1911 Encyclopædia Britannica/Marlitt, E.

MARLITT, E., the pseudonym of Eugenie John (1825–1887), German novelist, who was born at Arnstadt in Thuringia, the daughter of a merchant, on the 5th of December 1825. By her musical talent she attracted the notice of the reigning princess of Schwarzburg-Sondershausen, who provided for her training as a singer at the Vienna Conservatoire. After three years’ study she made a successful stage début, but was compelled in consequence of deafness to abandon this career. She then became reader and travelling companion to her patroness, and her life at the court and on her many travels furnished her with material for her novels. In 1863 she resigned her post, and then lived with her brother at Arnstadt until her death on the 22nd of June 1887.

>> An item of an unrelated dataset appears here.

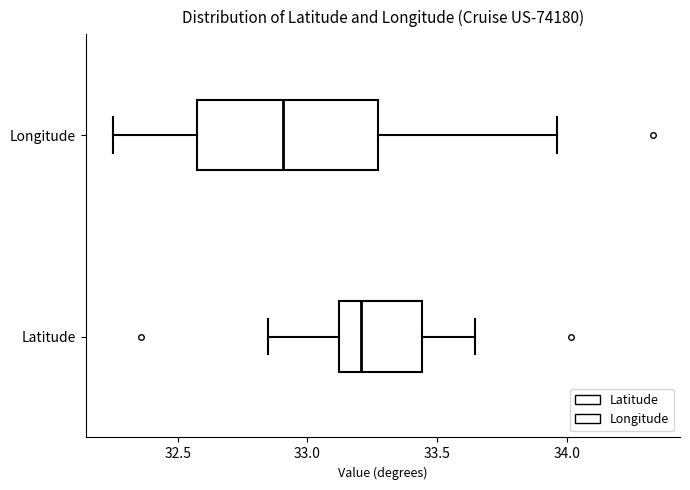

Reading bottom to top, transcribe this box plot: for each box, give where its median line is, the range the box spans, and where its two whiskers end, as read against the x-axis. The values are not printed on the chart, so give them approximately, as read against the axis.

Latitude: median 33.20, box 33.10 to 33.45, whiskers 32.85 to 33.65
Longitude: median 32.90, box 32.55 to 33.25, whiskers 32.25 to 33.95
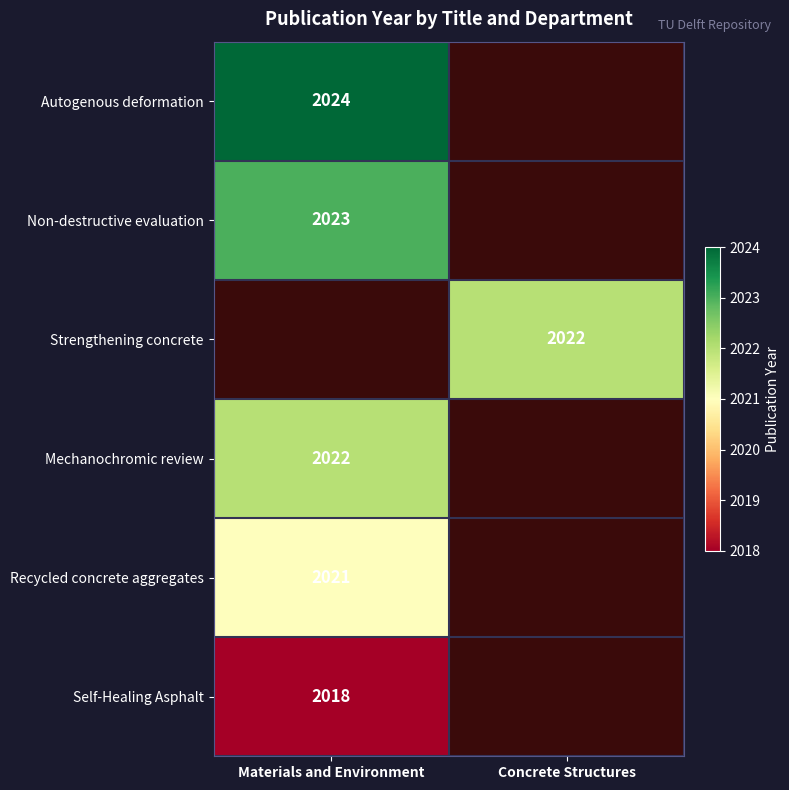

At which label is Autogenous deformation closest to 2024?

Materials and Environment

Her first novel, Die zwölf Apostel, was published in the Gartenlaube in 1865 and this was followed in 1866 by Goldelse (23rd ed., 1890), with which she established her literary reputation. Among others of her novels may be mentioned Blaubart (1866); Das Geheimnis der alten Mamsell (1867; 13th ed., 1888); Reichsgräfin Gisela (1869; 9th ed., 1900), Das Heideprinzesschen (1871; 8th ed., 1888) and Im Hause des Kommerzienrats (1877; 5th ed., 1891). All these works are directed against social prejudices, but, although attractively written, are deficient in higher literary qualities and appeal mostly to juvenile readers.

E. Marlitt’s Gesammelte Romane und Novellen were published in 10 volumes (1888–1890; 2nd ed., 1891–1894), to which is appended a biographical memoir.